4. Wordplay is a prominent element in Good on Paper. Find some examples—Andi's Topeka/Eureka or, say, change is afoot/footwear prefrences (p. 59). Other than sheer fun, what might the author be suggesting about the ways we communicate and comprehend one another?

5. Romei asks Shira whether she believes in the possibility of new life. Do you agree with Shira or Dante in the passage below?

Dante believes we choose new life: if we're ready to walk the straight and narrow, we can leave our old life behind and achieve salvation. I don't think so. People get sick, they win the lottery.
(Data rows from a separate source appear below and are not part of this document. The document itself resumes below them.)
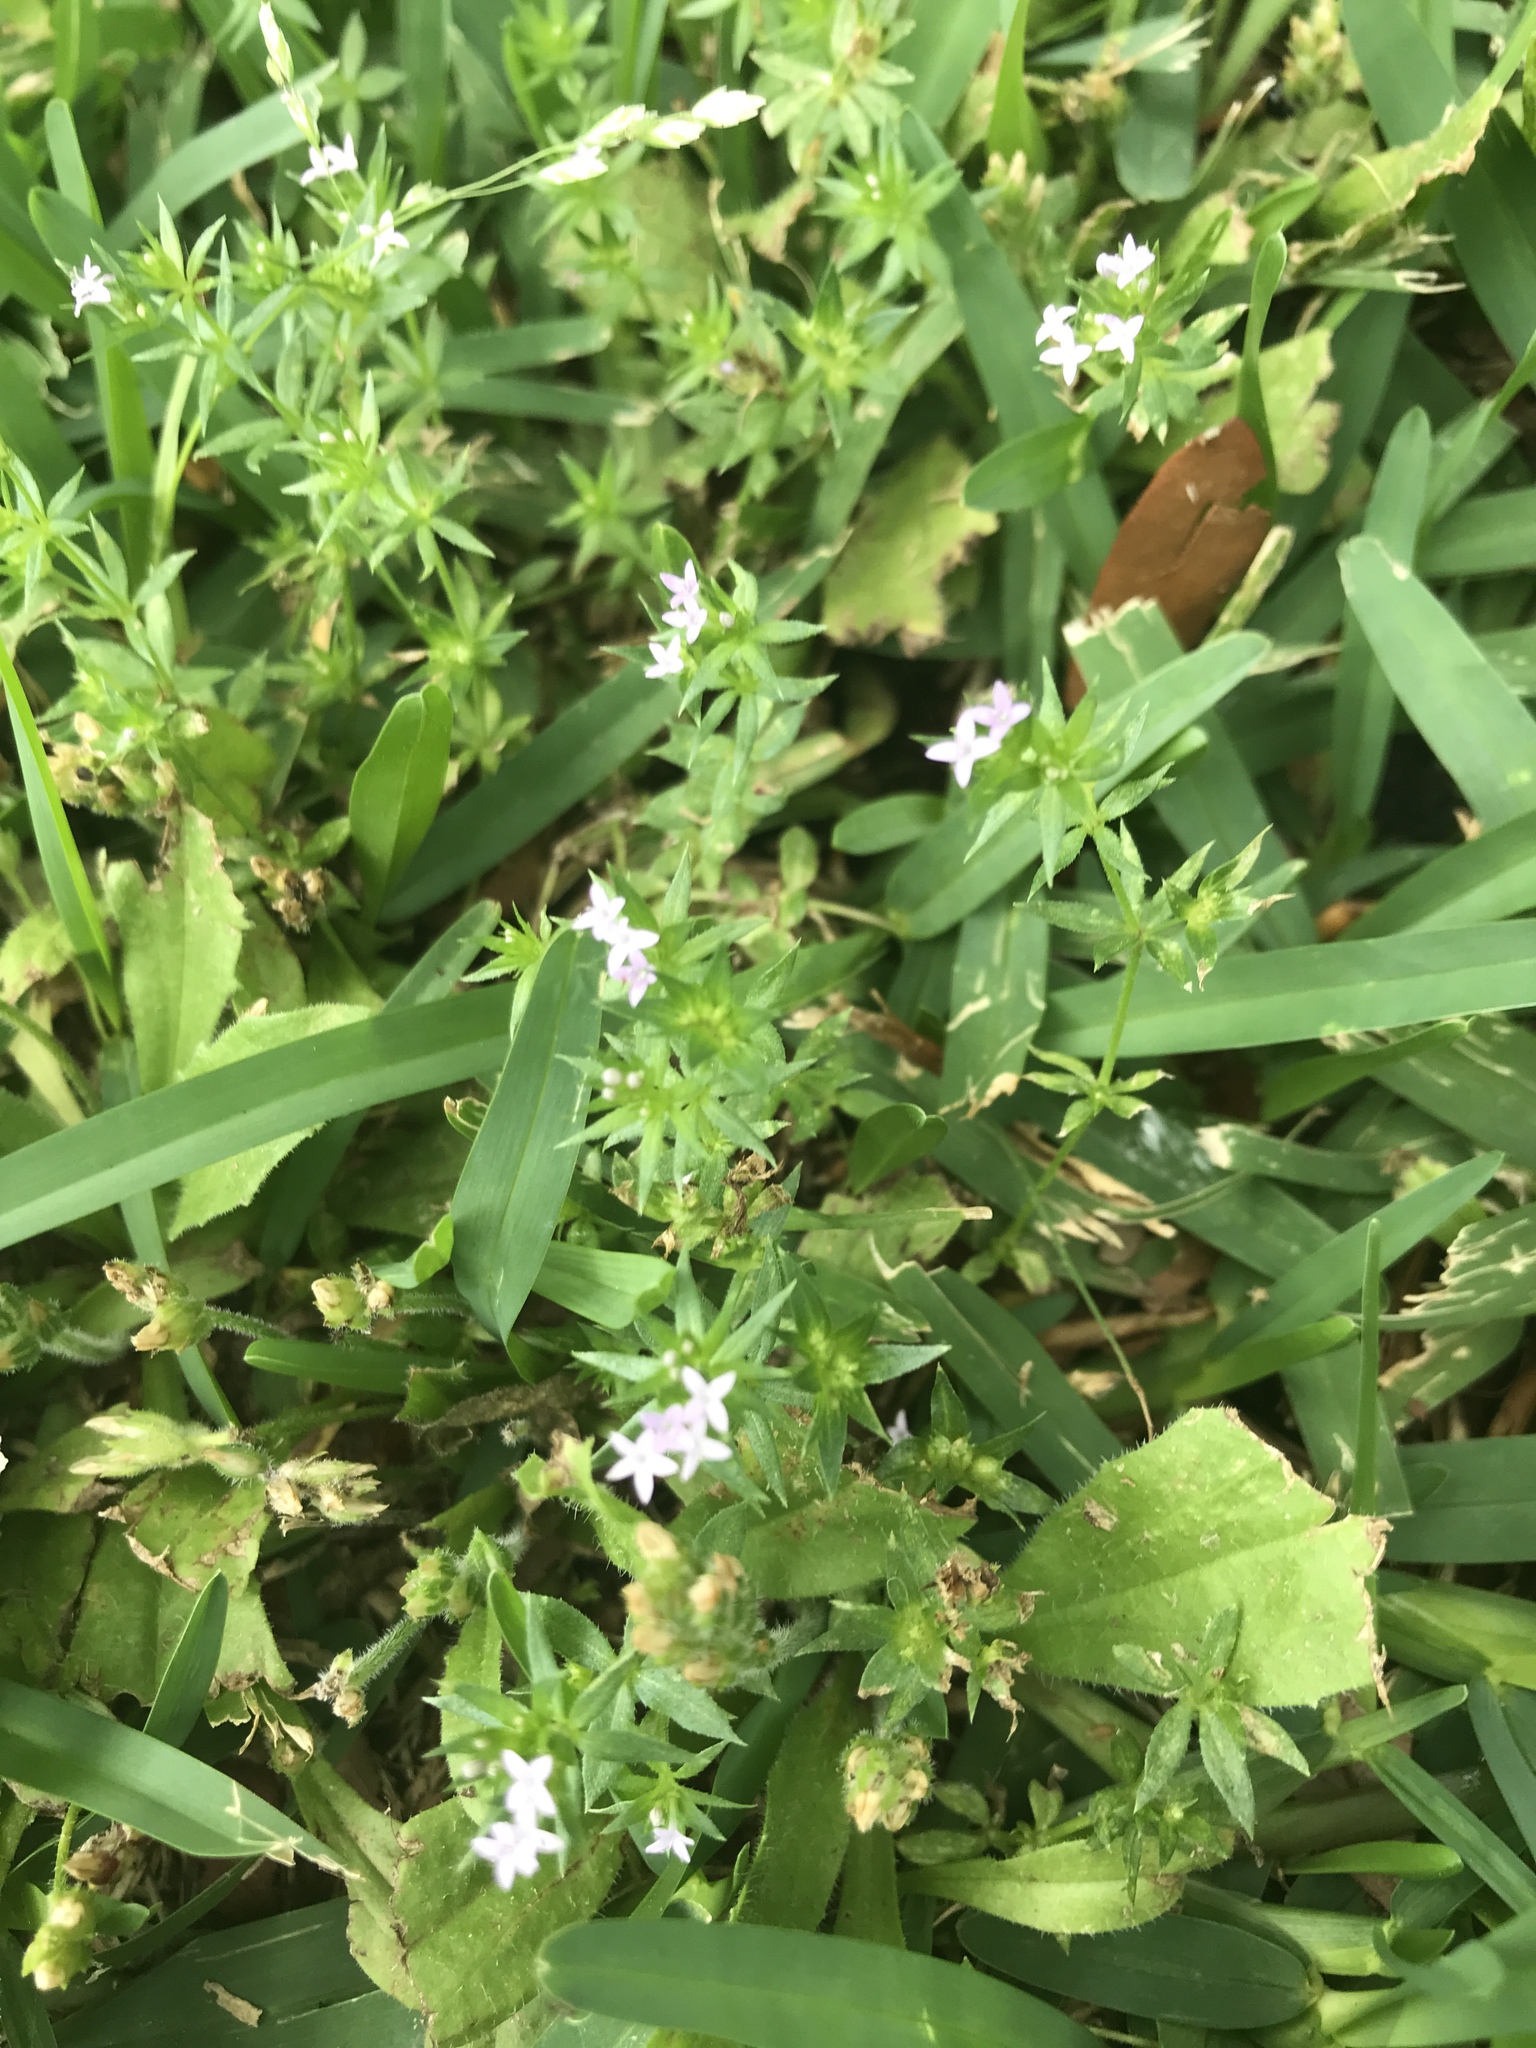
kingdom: Plantae
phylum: Tracheophyta
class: Magnoliopsida
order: Gentianales
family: Rubiaceae
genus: Sherardia
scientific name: Sherardia arvensis
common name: Field madder
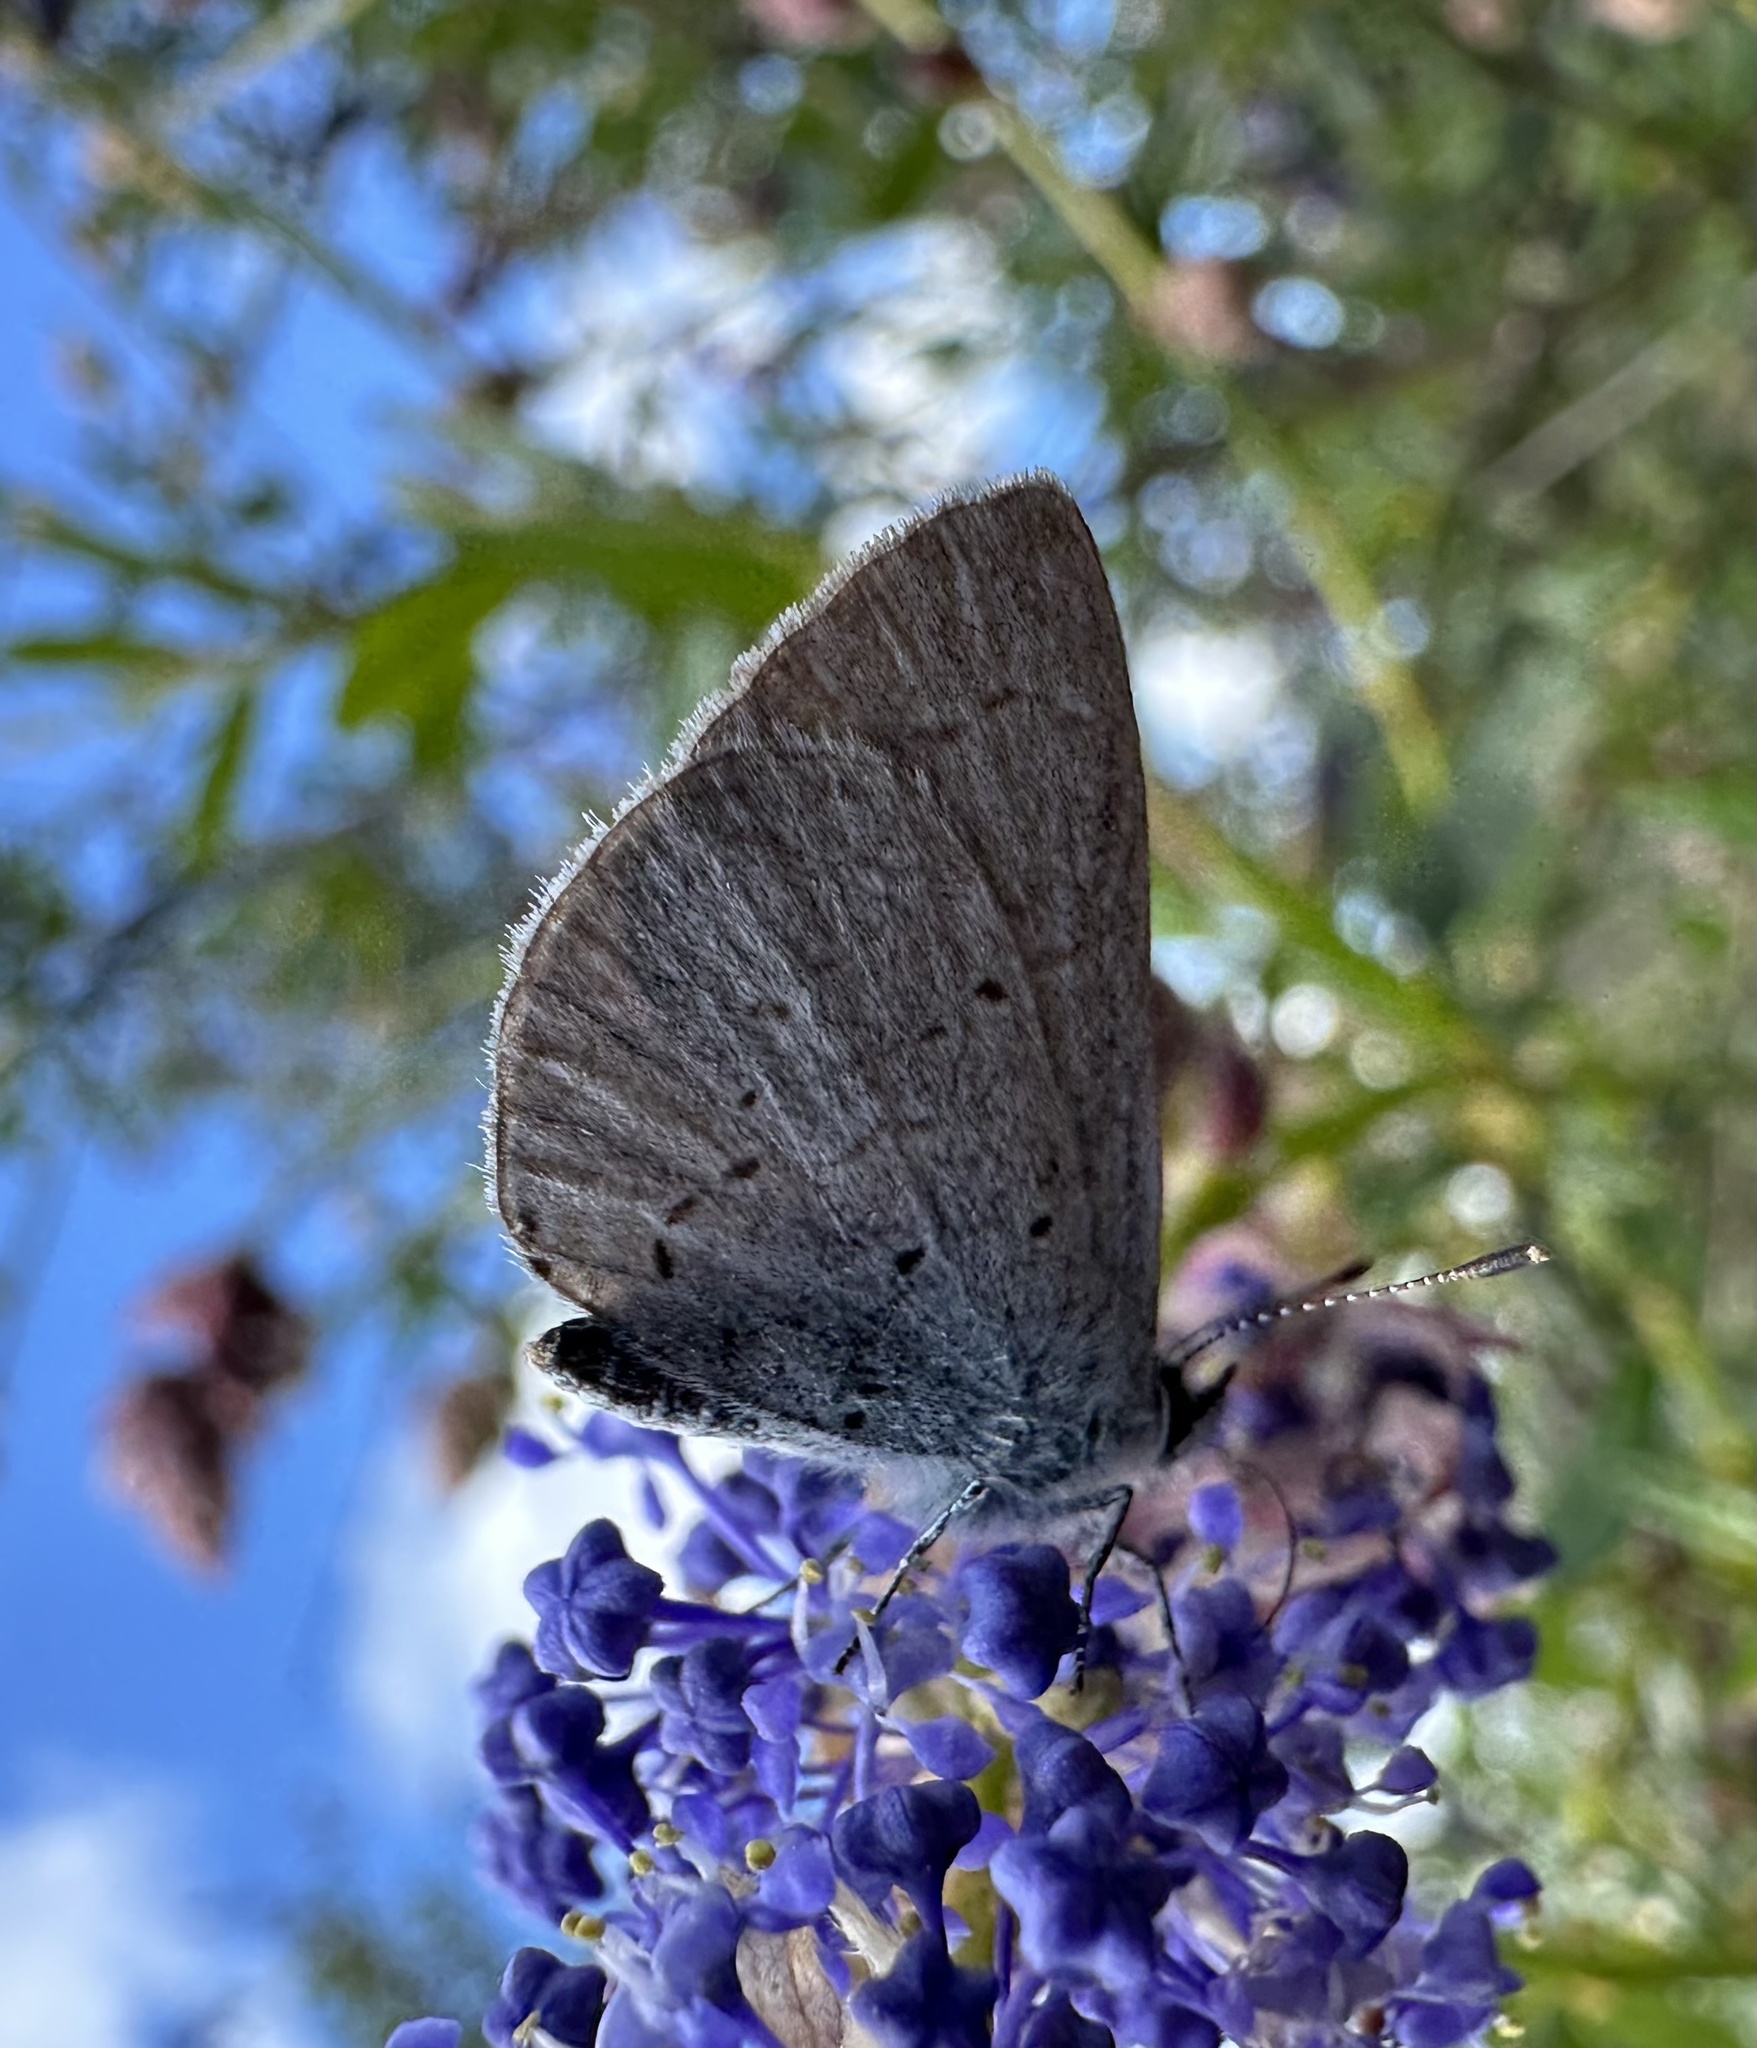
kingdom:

But they don't change.

What do you think: is new life possible—do we get second chances in life; are we capable of change?

6. Benny says to Shira at one point:

Exile is our [the Jews'] defining metaphor.... We do small acts of repair, we try to fix the brokeness, but our exile never ends, not until we are collectively redeemed at the End of Days.... [But] for all Christians, I suppose, individual pilgrimage is the defining metaphor explaining our life's journey...the straight-line narrative to salvation.

Would you agree that the metaphors of exile and pilgrimage explain some of the differences between Judaism and Christianity? Does either metaphor—or any others—define your life journey?

7. Talk about Ahmed. Talk about Benny.

8. Why doesn't Shira believe in forgiveness? Who does she need to forgive? Does that change during the course of the novel? Do you believe in forgiveness? Or do you think that what Shira says below makes sense?

[W]hat can forgiveness possibly mean? You pretend a thing didn't happen? You acknowledged that it happened but pretend it doesn't matter? If it matters, then forgiveness by definition isn't possible. If it doesn't matter, what's to forgive?

9. What is the vision of love that comes out of Good on Paper? What does Shira come to learn about the people in her life, how to love them, and how to feel loved in return?

10. SPOILER ALERT: At what point did you "figure it out"? Or were you taken by suprise?

(Questions by LitLoves. Feel free to use them, online and off, with attribution. Thanks.)